I was placed in several different foster families that were unhealthy or otherwise inappropriate for me. Not surprisingly, they didn’t work out. I also spent time in two group homes. I frequently changed schools, resulting in difficulty progressing in school and maintaining healthy peer relationships. I was separated from my birth sister, who is younger and was adopted by another family that wasn’t interested in adopting me. As a teenager, I knew my chances of ever getting a family of my own were slim.
But I was one of the lucky ones. When I was 16, a couple in East Lansing saw my picture and history on an adoption website and felt a connection to me. They became my parents, and when I was 17, they adopted me. With their support, I’m proud to say that I graduated last Spring from Western Michigan University and am excited about my future.
I love my parents. Still, I wonder whether I might have been spared the years of instability and loss had there been more families out there to care for kids in the foster care system.
It was my experience in foster care and the difficulties faced by so many of us that led me to become an advocate for foster youth. I have been on foster youth advisory boards for the Michigan Department of Health and Human Services and volunteer as an advocate with FosterClub, an organization that provides support for foster youth across the country.

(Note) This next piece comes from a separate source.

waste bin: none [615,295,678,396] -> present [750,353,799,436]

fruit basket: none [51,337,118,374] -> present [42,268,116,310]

Doing this work, I get to meet and know many current and former foster youth. Many of them, unlike me, have aged out of the foster care system without ever becoming part of a family. These young people often have to face the challenges of getting through high school or getting into college, landing a job, and finding and paying for a place to live without the guidance of parents.

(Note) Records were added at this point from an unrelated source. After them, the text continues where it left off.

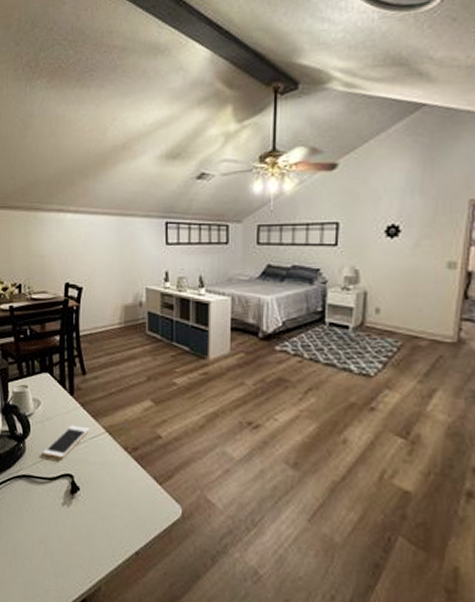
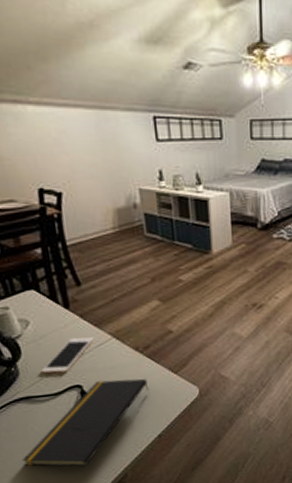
notepad: none [14,475,133,565] -> present [22,378,149,467]

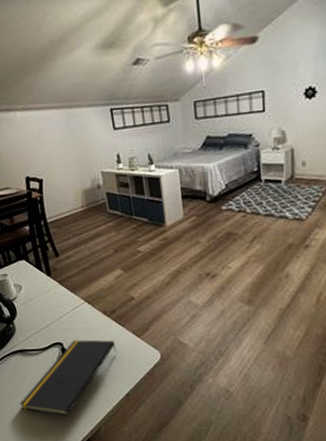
cell phone: present [41,337,95,374] -> none [31,301,71,331]

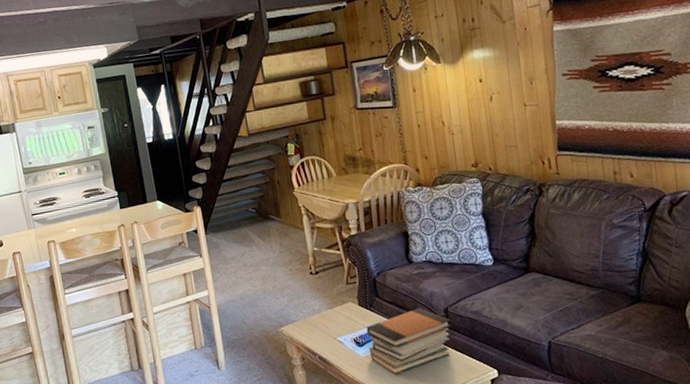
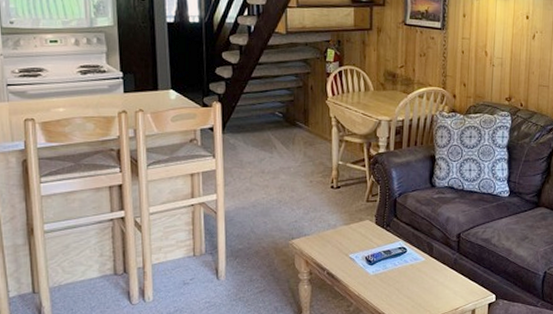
book stack: present [366,307,452,375] -> none [379,231,462,294]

Given my experience and the experience of my peers and current foster youth, I was horrified to learn that Michigan now permits state-contracted child placement agencies to turn away loving prospective foster and adoptive parents based solely on religious objections to certain kinds of families, specifically, same-sex parent families. It makes no sense to enact policies that make it even more difficult for kids to find the loving and nurturing homes they need. It’s cruel. Kids shouldn’t be deprived of families because some agencies have a religious test for who is qualified to be a parent.
My mom and dad are wonderful people who took in an older teen, even after knowing everything I’d been through. It’s unconscionable that others like them who want to help kids are being turned away simply because they don’t meet an agency’s religious standards. There are so many bright, wonderful youth out there in Michigan who need families just like I did. I know many would love to have two moms or two dads to call their own. I love my family, and I want others to have the same joy of finding a family as I did.
Michigan needs to ensure that children in the foster care system have access to any family that has the ability and willingness to love and care for a child in need. I’m heartened to see the ACLU standing up to challenge Michigan’s discriminatory foster care system in court because allowing religious-based disqualifications of good families must end.